» WHAT YOU NEED TO DO: Your task is to copy the data exactly while leaving out every picture.

» PROVIDED MATERIAL:
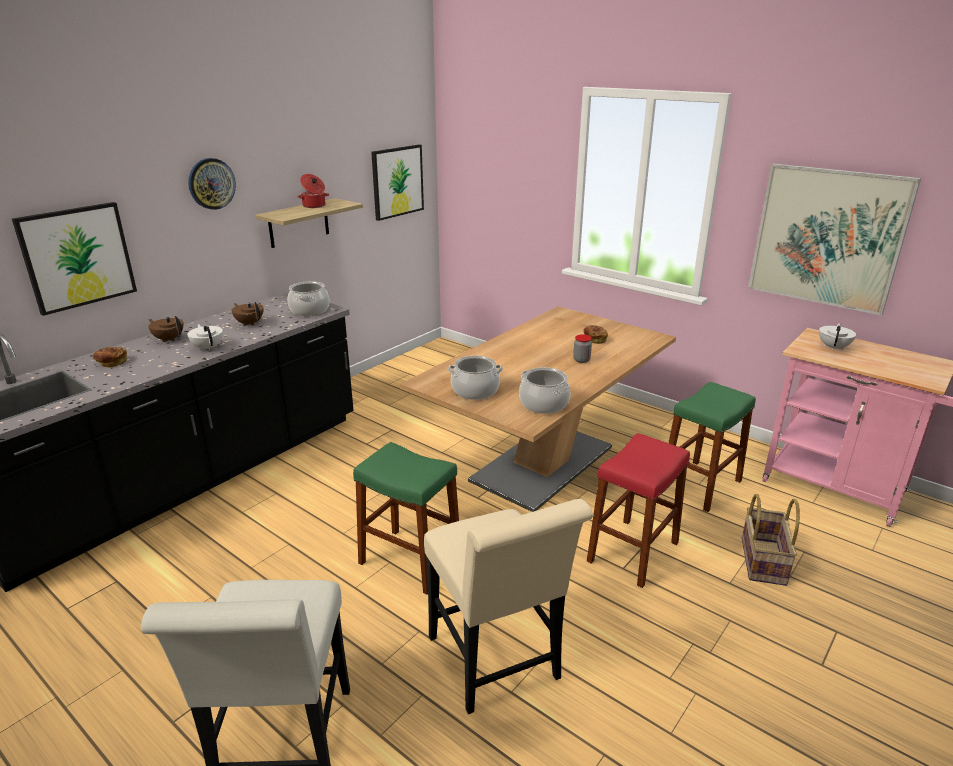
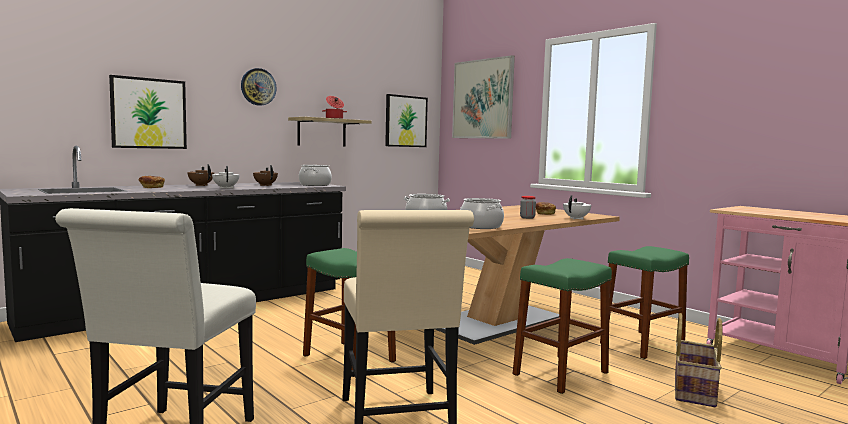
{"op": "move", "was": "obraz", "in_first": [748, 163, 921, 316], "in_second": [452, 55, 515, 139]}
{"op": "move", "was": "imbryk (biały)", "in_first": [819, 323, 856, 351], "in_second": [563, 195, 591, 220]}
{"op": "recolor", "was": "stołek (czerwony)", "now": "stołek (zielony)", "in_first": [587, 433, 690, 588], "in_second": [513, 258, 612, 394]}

» RESPONSE BOX:
{"op": "move", "was": "obraz", "in_first": [748, 163, 921, 316], "in_second": [452, 55, 515, 139]}
{"op": "move", "was": "imbryk (biały)", "in_first": [819, 323, 856, 351], "in_second": [563, 195, 591, 220]}
{"op": "recolor", "was": "stołek (czerwony)", "now": "stołek (zielony)", "in_first": [587, 433, 690, 588], "in_second": [513, 258, 612, 394]}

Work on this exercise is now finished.